- What is being asked -
Select every line of the records that contains the string "hold", matching its case exactly, and copy those lines.

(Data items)
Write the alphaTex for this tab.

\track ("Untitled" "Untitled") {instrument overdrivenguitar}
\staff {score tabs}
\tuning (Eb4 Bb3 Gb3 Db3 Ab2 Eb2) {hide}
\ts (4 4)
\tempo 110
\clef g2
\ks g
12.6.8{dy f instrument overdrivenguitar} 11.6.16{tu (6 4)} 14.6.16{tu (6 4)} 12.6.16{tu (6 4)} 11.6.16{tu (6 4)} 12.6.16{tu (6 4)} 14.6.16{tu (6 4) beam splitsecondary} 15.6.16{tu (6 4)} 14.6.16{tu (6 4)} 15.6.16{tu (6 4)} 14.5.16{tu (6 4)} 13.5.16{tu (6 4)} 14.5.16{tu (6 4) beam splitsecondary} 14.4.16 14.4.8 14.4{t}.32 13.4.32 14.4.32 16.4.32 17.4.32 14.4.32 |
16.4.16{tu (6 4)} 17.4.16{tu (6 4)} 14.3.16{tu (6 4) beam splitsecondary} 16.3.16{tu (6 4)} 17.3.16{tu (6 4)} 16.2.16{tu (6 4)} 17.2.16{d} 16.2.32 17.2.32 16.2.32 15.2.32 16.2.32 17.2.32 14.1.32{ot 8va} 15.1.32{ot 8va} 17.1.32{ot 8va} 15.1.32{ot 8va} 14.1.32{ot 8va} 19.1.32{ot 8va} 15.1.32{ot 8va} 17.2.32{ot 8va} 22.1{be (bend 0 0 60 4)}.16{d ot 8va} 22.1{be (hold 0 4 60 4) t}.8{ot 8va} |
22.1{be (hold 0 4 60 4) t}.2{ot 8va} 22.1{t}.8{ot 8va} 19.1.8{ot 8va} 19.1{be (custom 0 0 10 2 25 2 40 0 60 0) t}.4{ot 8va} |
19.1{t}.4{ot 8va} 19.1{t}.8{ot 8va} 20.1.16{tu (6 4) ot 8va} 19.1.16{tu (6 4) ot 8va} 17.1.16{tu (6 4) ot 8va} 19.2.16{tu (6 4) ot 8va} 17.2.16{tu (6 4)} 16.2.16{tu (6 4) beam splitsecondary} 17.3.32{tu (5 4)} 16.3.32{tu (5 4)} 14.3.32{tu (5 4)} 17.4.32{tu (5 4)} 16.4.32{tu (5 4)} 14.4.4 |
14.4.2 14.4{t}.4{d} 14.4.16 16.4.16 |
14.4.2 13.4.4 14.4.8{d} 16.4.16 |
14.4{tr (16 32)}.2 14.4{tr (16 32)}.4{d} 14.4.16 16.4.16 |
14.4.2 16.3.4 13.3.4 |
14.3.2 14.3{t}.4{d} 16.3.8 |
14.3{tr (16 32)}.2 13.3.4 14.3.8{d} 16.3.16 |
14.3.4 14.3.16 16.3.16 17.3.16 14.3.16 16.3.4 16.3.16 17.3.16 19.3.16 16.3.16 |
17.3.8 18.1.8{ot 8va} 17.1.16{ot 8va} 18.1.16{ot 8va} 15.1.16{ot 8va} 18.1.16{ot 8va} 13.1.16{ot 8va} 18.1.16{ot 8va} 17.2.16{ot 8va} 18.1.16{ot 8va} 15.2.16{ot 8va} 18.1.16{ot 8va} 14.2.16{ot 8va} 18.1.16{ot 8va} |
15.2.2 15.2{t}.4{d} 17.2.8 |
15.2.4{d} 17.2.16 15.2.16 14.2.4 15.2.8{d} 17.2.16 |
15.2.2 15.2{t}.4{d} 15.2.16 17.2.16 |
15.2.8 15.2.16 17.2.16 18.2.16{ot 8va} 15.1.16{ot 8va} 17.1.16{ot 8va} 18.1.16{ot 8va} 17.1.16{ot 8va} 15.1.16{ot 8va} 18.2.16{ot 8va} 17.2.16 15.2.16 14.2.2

- Problem solution -
16.4.16{tu (6 4)} 17.4.16{tu (6 4)} 14.3.16{tu (6 4) beam splitsecondary} 16.3.16{tu (6 4)} 17.3.16{tu (6 4)} 16.2.16{tu (6 4)} 17.2.16{d} 16.2.32 17.2.32 16.2.32 15.2.32 16.2.32 17.2.32 14.1.32{ot 8va} 15.1.32{ot 8va} 17.1.32{ot 8va} 15.1.32{ot 8va} 14.1.32{ot 8va} 19.1.32{ot 8va} 15.1.32{ot 8va} 17.2.32{ot 8va} 22.1{be (bend 0 0 60 4)}.16{d ot 8va} 22.1{be (hold 0 4 60 4) t}.8{ot 8va} |
22.1{be (hold 0 4 60 4) t}.2{ot 8va} 22.1{t}.8{ot 8va} 19.1.8{ot 8va} 19.1{be (custom 0 0 10 2 25 2 40 0 60 0) t}.4{ot 8va} |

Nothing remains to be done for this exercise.